Work to be completed:
I would like you to print all the records below exactly as they are.
########################################
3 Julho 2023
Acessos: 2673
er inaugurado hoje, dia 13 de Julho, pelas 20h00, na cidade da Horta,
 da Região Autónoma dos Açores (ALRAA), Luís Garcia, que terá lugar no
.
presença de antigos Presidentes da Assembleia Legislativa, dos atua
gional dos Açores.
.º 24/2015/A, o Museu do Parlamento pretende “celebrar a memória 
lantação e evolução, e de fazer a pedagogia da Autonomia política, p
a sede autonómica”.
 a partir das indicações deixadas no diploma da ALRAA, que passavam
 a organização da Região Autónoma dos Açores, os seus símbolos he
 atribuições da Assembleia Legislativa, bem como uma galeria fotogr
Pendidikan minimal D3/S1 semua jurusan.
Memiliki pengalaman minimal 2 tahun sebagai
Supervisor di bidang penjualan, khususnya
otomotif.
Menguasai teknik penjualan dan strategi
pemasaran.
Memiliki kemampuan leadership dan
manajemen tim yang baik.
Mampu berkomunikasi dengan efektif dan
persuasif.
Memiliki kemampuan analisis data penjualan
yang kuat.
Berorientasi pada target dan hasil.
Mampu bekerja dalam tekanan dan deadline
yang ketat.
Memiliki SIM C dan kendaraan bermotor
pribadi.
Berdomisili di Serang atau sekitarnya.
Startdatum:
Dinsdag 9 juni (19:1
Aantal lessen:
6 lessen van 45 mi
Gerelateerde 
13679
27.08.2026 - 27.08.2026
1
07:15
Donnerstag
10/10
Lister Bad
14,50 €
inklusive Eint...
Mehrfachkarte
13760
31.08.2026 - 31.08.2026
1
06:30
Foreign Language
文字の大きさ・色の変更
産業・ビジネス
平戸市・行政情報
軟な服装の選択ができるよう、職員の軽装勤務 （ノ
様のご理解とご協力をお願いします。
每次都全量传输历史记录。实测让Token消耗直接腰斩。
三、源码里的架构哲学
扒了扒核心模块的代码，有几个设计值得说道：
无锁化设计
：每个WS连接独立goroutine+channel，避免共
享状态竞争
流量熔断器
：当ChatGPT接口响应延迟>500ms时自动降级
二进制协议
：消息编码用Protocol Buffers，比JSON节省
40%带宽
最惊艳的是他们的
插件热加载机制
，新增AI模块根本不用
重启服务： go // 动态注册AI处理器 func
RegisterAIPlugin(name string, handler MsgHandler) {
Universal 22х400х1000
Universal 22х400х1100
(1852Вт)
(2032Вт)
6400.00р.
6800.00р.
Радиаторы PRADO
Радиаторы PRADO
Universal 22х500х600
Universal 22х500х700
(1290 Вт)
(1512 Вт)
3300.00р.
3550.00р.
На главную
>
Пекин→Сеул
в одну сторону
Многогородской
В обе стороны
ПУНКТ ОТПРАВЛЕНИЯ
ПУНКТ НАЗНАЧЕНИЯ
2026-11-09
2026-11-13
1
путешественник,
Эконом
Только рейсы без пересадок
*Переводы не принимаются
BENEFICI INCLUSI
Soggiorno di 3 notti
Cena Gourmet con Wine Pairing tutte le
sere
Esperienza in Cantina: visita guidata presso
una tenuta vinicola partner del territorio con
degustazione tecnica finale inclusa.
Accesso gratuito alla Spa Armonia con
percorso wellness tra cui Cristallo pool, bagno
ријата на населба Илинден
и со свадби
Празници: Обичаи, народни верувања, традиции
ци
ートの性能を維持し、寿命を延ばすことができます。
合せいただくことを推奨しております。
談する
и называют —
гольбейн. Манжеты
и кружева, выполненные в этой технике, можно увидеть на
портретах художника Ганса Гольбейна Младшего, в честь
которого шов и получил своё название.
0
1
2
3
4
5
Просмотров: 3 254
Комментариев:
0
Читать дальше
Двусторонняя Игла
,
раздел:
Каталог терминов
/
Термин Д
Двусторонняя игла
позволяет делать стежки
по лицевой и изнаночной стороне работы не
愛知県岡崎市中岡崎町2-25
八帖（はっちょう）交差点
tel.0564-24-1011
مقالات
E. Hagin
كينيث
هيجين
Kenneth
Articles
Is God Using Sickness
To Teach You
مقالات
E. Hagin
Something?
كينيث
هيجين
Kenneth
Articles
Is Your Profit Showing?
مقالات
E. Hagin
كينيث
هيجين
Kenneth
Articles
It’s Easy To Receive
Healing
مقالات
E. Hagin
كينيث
########################################
Response box:
3 Julho 2023
Acessos: 2673
er inaugurado hoje, dia 13 de Julho, pelas 20h00, na cidade da Horta,
 da Região Autónoma dos Açores (ALRAA), Luís Garcia, que terá lugar no
.
presença de antigos Presidentes da Assembleia Legislativa, dos atua
gional dos Açores.
.º 24/2015/A, o Museu do Parlamento pretende “celebrar a memória 
lantação e evolução, e de fazer a pedagogia da Autonomia política, p
a sede autonómica”.
 a partir das indicações deixadas no diploma da ALRAA, que passavam
 a organização da Região Autónoma dos Açores, os seus símbolos he
 atribuições da Assembleia Legislativa, bem como uma galeria fotogr
Pendidikan minimal D3/S1 semua jurusan.
Memiliki pengalaman minimal 2 tahun sebagai
Supervisor di bidang penjualan, khususnya
otomotif.
Menguasai teknik penjualan dan strategi
pemasaran.
Memiliki kemampuan leadership dan
manajemen tim yang baik.
Mampu berkomunikasi dengan efektif dan
persuasif.
Memiliki kemampuan analisis data penjualan
yang kuat.
Berorientasi pada target dan hasil.
Mampu bekerja dalam tekanan dan deadline
yang ketat.
Memiliki SIM C dan kendaraan bermotor
pribadi.
Berdomisili di Serang atau sekitarnya.
Startdatum:
Dinsdag 9 juni (19:1
Aantal lessen:
6 lessen van 45 mi
Gerelateerde 
13679
27.08.2026 - 27.08.2026
1
07:15
Donnerstag
10/10
Lister Bad
14,50 €
inklusive Eint...
Mehrfachkarte
13760
31.08.2026 - 31.08.2026
1
06:30
Foreign Language
文字の大きさ・色の変更
産業・ビジネス
平戸市・行政情報
軟な服装の選択ができるよう、職員の軽装勤務 （ノ
様のご理解とご協力をお願いします。
每次都全量传输历史记录。实测让Token消耗直接腰斩。
三、源码里的架构哲学
扒了扒核心模块的代码，有几个设计值得说道：
无锁化设计
：每个WS连接独立goroutine+channel，避免共
享状态竞争
流量熔断器
：当ChatGPT接口响应延迟>500ms时自动降级
二进制协议
：消息编码用Protocol Buffers，比JSON节省
40%带宽
最惊艳的是他们的
插件热加载机制
，新增AI模块根本不用
重启服务： go // 动态注册AI处理器 func
RegisterAIPlugin(name string, handler MsgHandler) {
Universal 22х400х1000
Universal 22х400х1100
(1852Вт)
(2032Вт)
6400.00р.
6800.00р.
Радиаторы PRADO
Радиаторы PRADO
Universal 22х500х600
Universal 22х500х700
(1290 Вт)
(1512 Вт)
3300.00р.
3550.00р.
На главную
>
Пекин→Сеул
в одну сторону
Многогородской
В обе стороны
ПУНКТ ОТПРАВЛЕНИЯ
ПУНКТ НАЗНАЧЕНИЯ
2026-11-09
2026-11-13
1
путешественник,
Эконом
Только рейсы без пересадок
*Переводы не принимаются
BENEFICI INCLUSI
Soggiorno di 3 notti
Cena Gourmet con Wine Pairing tutte le
sere
Esperienza in Cantina: visita guidata presso
una tenuta vinicola partner del territorio con
degustazione tecnica finale inclusa.
Accesso gratuito alla Spa Armonia con
percorso wellness tra cui Cristallo pool, bagno
ријата на населба Илинден
и со свадби
Празници: Обичаи, народни верувања, традиции
ци
ートの性能を維持し、寿命を延ばすことができます。
合せいただくことを推奨しております。
談する
и называют —
гольбейн. Манжеты
и кружева, выполненные в этой технике, можно увидеть на
портретах художника Ганса Гольбейна Младшего, в честь
которого шов и получил своё название.
0
1
2
3
4
5
Просмотров: 3 254
Комментариев:
0
Читать дальше
Двусторонняя Игла
,
раздел:
Каталог терминов
/
Термин Д
Двусторонняя игла
позволяет делать стежки
по лицевой и изнаночной стороне работы не
愛知県岡崎市中岡崎町2-25
八帖（はっちょう）交差点
tel.0564-24-1011
مقالات
E. Hagin
كينيث
هيجين
Kenneth
Articles
Is God Using Sickness
To Teach You
مقالات
E. Hagin
Something?
كينيث
هيجين
Kenneth
Articles
Is Your Profit Showing?
مقالات
E. Hagin
كينيث
هيجين
Kenneth
Articles
It’s Easy To Receive
Healing
مقالات
E. Hagin
كينيث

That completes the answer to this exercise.